President Howard W. Hunter (1907–1995) heeft gezegd:
Nu was er twee keer zicht gegeven – één keer om een aangeboren afwijking te genezen en één keer om de Koning der koningen te kunnen aanschouwen voordat Hij naar zijn eeuwige troon zou opvaren. Jezus had stoffelijk en geestelijk zicht geschonken. Hij had zijn licht in een donkere plaats laten schijnen, en deze man had, net als veel anderen in die en in deze tijd, het licht aangenomen en was gaan zien.
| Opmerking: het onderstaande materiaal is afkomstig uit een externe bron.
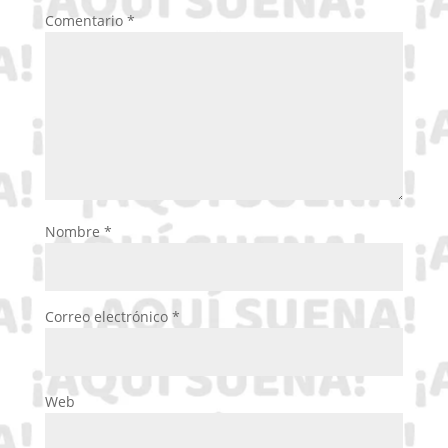
Comentario
*
Nombre
*
Correo electrónico
*
Web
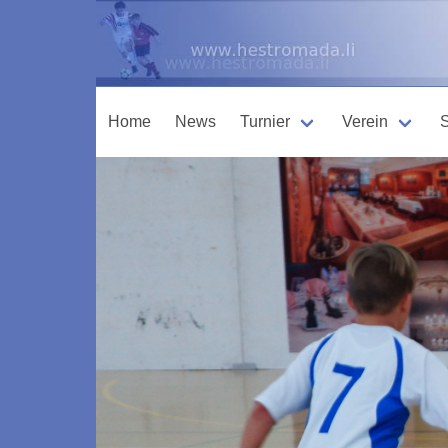
Home
News
Turnier
Verein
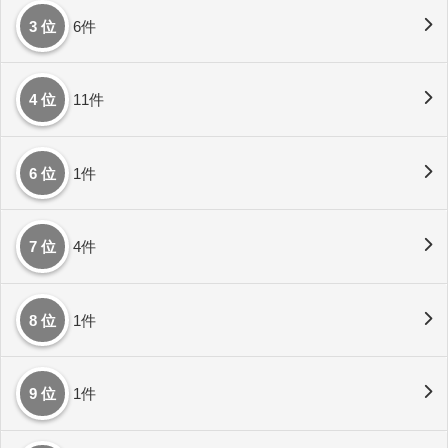
3 位
6件
4 位
11件
6 位
1件
7 位
4件
8 位
1件
9 位
1件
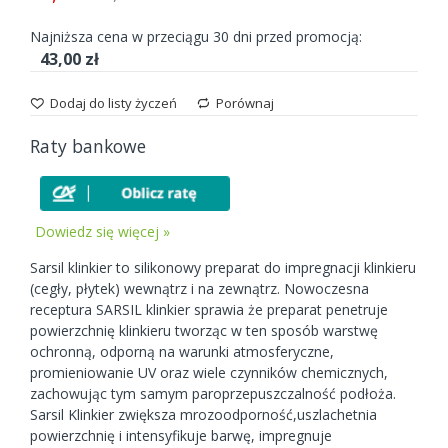
Najniższa cena w przeciągu 30 dni przed promocją:
43,00 zł
Dodaj do listy życzeń
Porównaj
Raty bankowe
Dowiedz się więcej »
Sarsil klinkier to silikonowy preparat do impregnacji klinkieru
(cegły, płytek) wewnątrz i na zewnątrz. Nowoczesna
receptura SARSIL klinkier sprawia że preparat penetruje
powierzchnię klinkieru tworząc w ten sposób warstwę
ochronną, odporną na warunki atmosferyczne,
promieniowanie UV oraz wiele czynników chemicznych,
zachowując tym samym paroprzepuszczalność podłoża.
Sarsil Klinkier zwiększa mrozoodporność,uszlachetnia
powierzchnię i intensyfikuje barwę, impregnuje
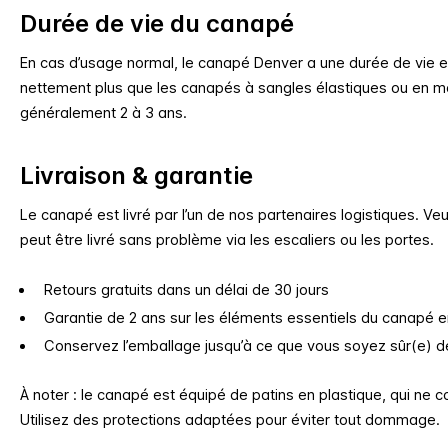
Durée de vie du canapé
En cas d’usage normal, le canapé Denver a une durée de vie es
nettement plus que les canapés à sangles élastiques ou en mo
généralement 2 à 3 ans.
Livraison & garantie
Le canapé est livré par l’un de nos partenaires logistiques. Veui
peut être livré sans problème via les escaliers ou les portes.
Retours gratuits dans un délai de 30 jours
Garantie de 2 ans sur les éléments essentiels du canapé 
Conservez l’emballage jusqu’à ce que vous soyez sûr(e) de
À noter : le canapé est équipé de patins en plastique, qui ne c
Utilisez des protections adaptées pour éviter tout dommage.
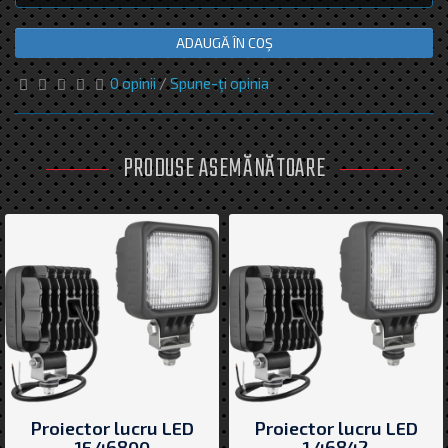
ADAUGĂ ÎN COŞ
0 opinii
/
Spune-ţi opinia
PRODUSE ASEMĂNĂTOARE
Proiector lucru LED
Proiector lucru LED
1F.46800
1.46842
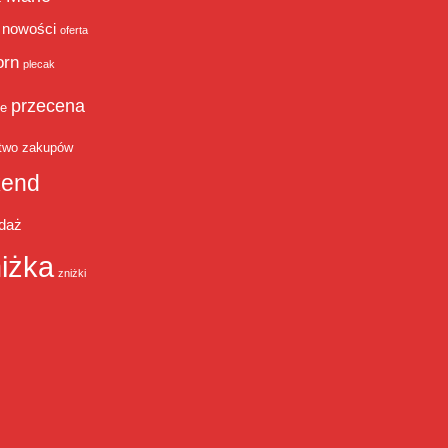
nowości
oferta
orn
plecak
przecena
je
two zakupów
end
daż
iżka
zniżki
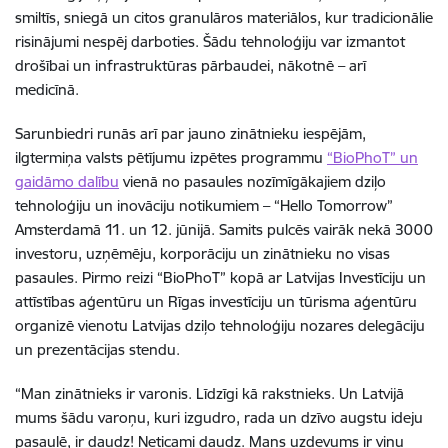
smiltīs, sniegā un citos granulāros materiālos, kur tradicionālie
risinājumi nespēj darboties. Šādu tehnoloģiju var izmantot
drošībai un infrastruktūras pārbaudei, nākotnē – arī
medicīnā.
Sarunbiedri runās arī par jauno zinātnieku iespējām,
ilgtermiņa valsts pētījumu izpētes programmu
“BioPhoT” un
gaidāmo dalību
vienā no pasaules nozīmīgākajiem dziļo
tehnoloģiju un inovāciju notikumiem – “Hello Tomorrow”
Amsterdamā 11. un 12. jūnijā. Samits pulcēs vairāk nekā 3000
investoru, uzņēmēju, korporāciju un zinātnieku no visas
pasaules. Pirmo reizi “BioPhoT” kopā ar Latvijas Investīciju un
attīstības aģentūru un Rīgas investīciju un tūrisma aģentūru
organizē vienotu Latvijas dziļo tehnoloģiju nozares delegāciju
un prezentācijas stendu.
“Man zinātnieks ir varonis. Līdzīgi kā rakstnieks. Un Latvijā
mums šādu varoņu, kuri izgudro, rada un dzīvo augstu ideju
pasaulē, ir daudz! Neticami daudz. Mans uzdevums ir viņu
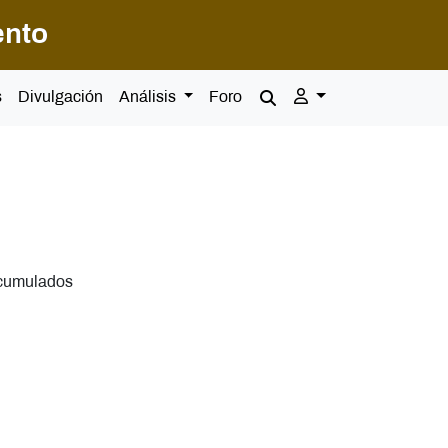
ento
s
Divulgación
Análisis
Foro
cumulados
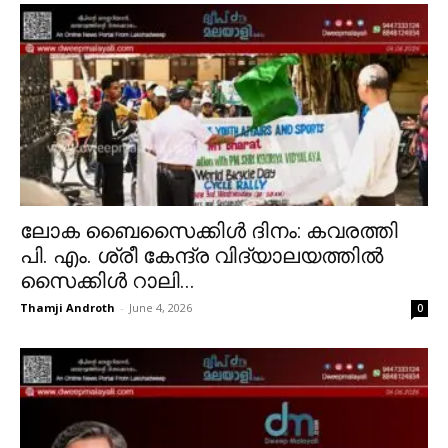
ലോക ബൈസൈക്കിൾ ദിനം: കവരത്തി
പി. എം. ശ്രീ കേന്ദ്ര വിദ്യാലയത്തിൽ
സൈക്കിൾ റാലി...
Thamji Androth
-
June 4, 2026
0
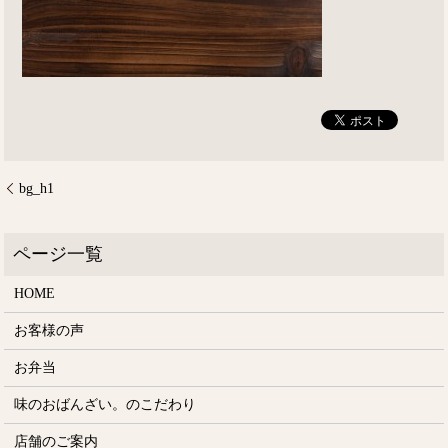
bg_h1
HOME
お客様の声
お弁当
味のおばんざい。のこだわり
店舗のご案内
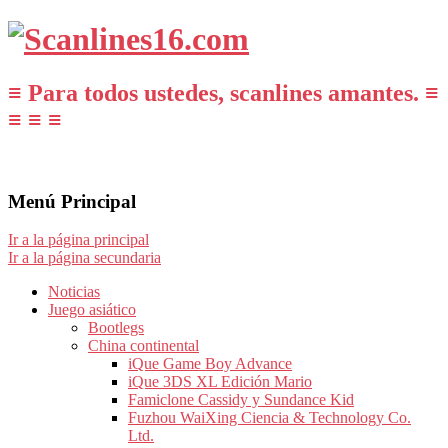
≡ Para todos ustedes, scanlines amantes. ≡
≡ ≡ ≡
Menú Principal
Ir a la página principal
Ir a la página secundaria
Noticias
Juego asiático
Bootlegs
China continental
iQue Game Boy Advance
iQue 3DS XL Edición Mario
Famiclone Cassidy y Sundance Kid
Fuzhou WaiXing Ciencia & Technology Co.
Ltd.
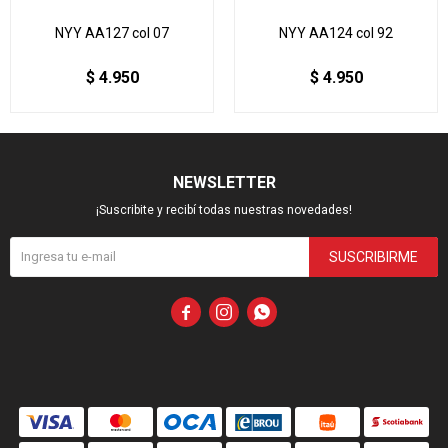
NYY AA127 col 07
NYY AA124 col 92
$
4.950
$
4.950
NEWSLETTER
¡Suscribite y recibí todas nuestras novedades!
SUSCRIBIRME



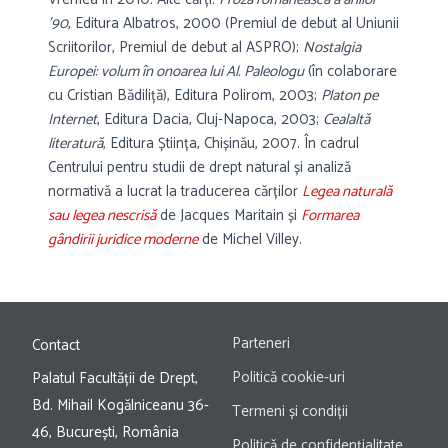
’90
, Editura Albatros, 2000 (Premiul de debut al Uniunii
Scriitorilor, Premiul de debut al ASPRO);
Nostalgia
Europei: volum în onoarea lui Al. Paleologu
(în colaborare
cu Cristian Bădiliță), Editura Polirom, 2003;
Platon pe
Internet
, Editura Dacia, Cluj-Napoca, 2003;
Cealaltă
literatură
, Editura Știința, Chișinău, 2007. În cadrul
Centrului pentru studii de drept natural și analiză
normativă a lucrat la traducerea cărților
Legea naturală
sau legea nescrisă
de Jacques Maritain și
Formarea
gândirii juridice moderne
de Michel Villey.
Parteneri
Contact
Politică cookie-uri
Palatul Facultății de Drept,
Bd. Mihail Kogălniceanu 36-
Termeni și condiții
46, București, România
Politică de confidențialitate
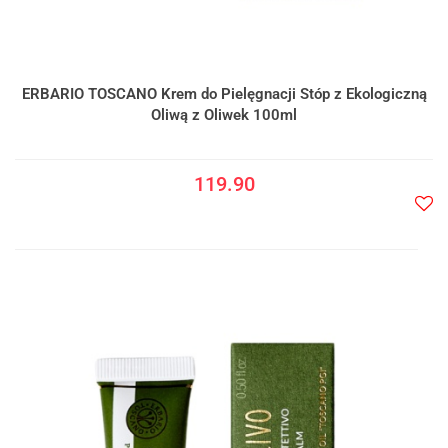
ERBARIO TOSCANO Krem do Pielęgnacji Stóp z Ekologiczną
Oliwą z Oliwek 100ml
119.90
Do
prze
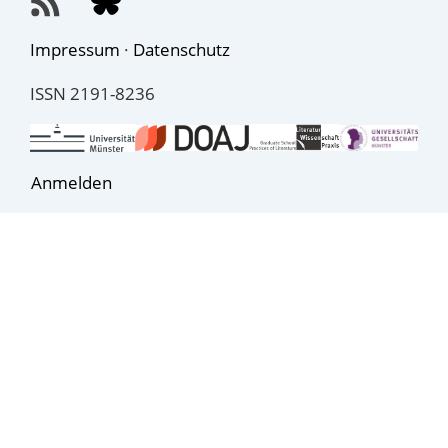
Impressum
·
Datenschutz
ISSN 2191-8236
Anmelden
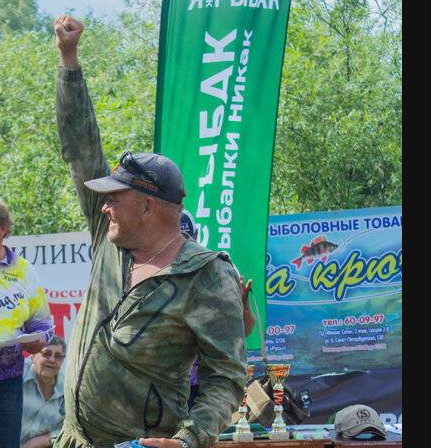
Подпис
ображений Дэн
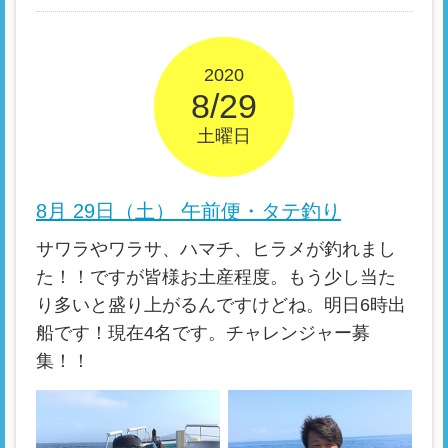
2020
8/29
土曜日
8月 29日（土） 午前便・タテ釣り
サワラやワラサ、ハマチ、ヒラメが釣れまし
た！！ですが皆様お土産程度。もう少し当た
り多いと盛り上がるんですけどね。明日6時出
船です！現在4名です。チャレンジャー募
集！！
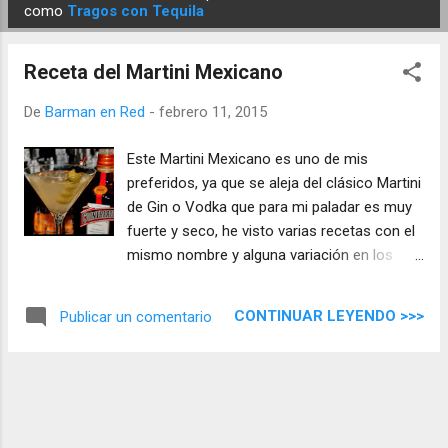
E
como
Tragos con Tequila
n
t
Receta del Martini Mexicano
r
a
De
Barman en Red
-
febrero 11, 2015
d
Este Martini Mexicano es uno de mis
a
preferidos, ya que se aleja del clásico Martini
s
de Gin o Vodka que para mi paladar es muy
fuerte y seco, he visto varias recetas con el
mismo nombre y alguna variación en los
ingredientes, pero la que os traigo es la que
más me gusta por su entrada agradable y
CONTINUAR LEYENDO >>>
Publicar un comentario
refrescante ...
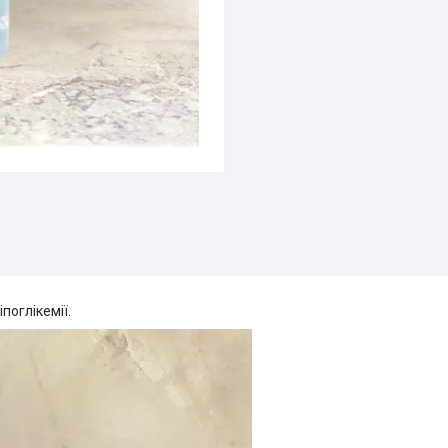
поглікемії.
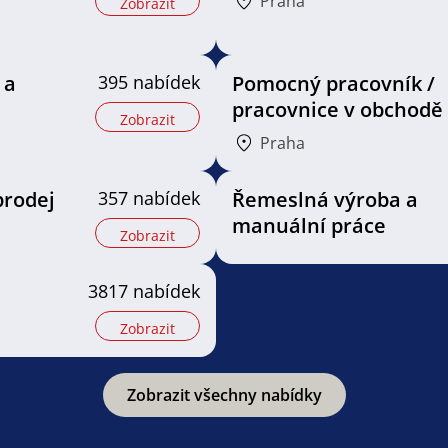
Praha
Zobrazit
 a
395 nabídek
Pomocný pracovník /
pracovnice v obchodě
Zobrazit
Praha
prodej
357 nabídek
Řemeslná výroba a
manuální práce
Zobrazit
3817 nabídek
Zobrazit
Zobrazit všechny nabídky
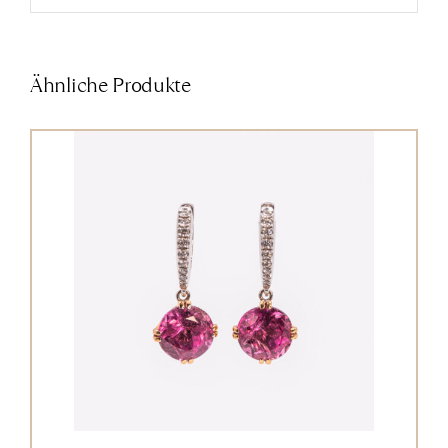
Ähnliche Produkte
(Howard W. Hunter, ‘The God That Doest Wonders’, Ensign, mei 1989, 16–17.)
Hoe ziet het ontvangen van geestelijk gezichtsvermogen er in ons leven uit?
President Thomas S. Monson (1927–2018) heeft gezegd:
Zij die de aanraking van de hand van Meester hebben gevoeld, kunnen de verandering die er plaatsvindt niet verklaren. Ze krijgen het verlangen om een beter leven te leiden, trouw te dienen, nederig te zijn, en meer te gaan lijken op de Heiland. Als ze dit geestelijke gezichtsvermogen hebben gekregen en een glimp hebben opgevangen van de beloften van de eeuwigheid, spreken ze met de woorden van de blinde die van Jezus zijn gezichtsvermogen terugkreeg: ‘Eén ding weet ik, dat ik blind was en nu zie’ [ Johannes 9:25 ].
(Thomas S. Monson, ‘Met alle ijver’, Liahona, november 2004, 58.)
Johannes 9:22, 34–35 . Wat betekende het dat iemand uit de synagoge geworpen werd?
‘De synagoge was het godsdienstige en sociale middelpunt van veel Joodse gemeenschappen. De synagoge was de poort tot geestelijke instructie en aanbidding, maar ook educatieve en sociale mogelijkheden. Aangezien de synagoge zo’n belangrijk deel uitmaakte van de Joodse samenleving, betekende uit de synagoge geworpen worden […] veel meer dan excommunicatie en het verbreken van contact met de godsdienstige gemeenschap. Het betekende ook verbanning uit culturele en sociale zaken. Dit dreigement was blijkbaar ernstig genoeg dat de ouders van de blindgeborene zich niet in het onderzoek naar dit wonder wilden mengen.’ (New Testament Student Manual [2014], 230.)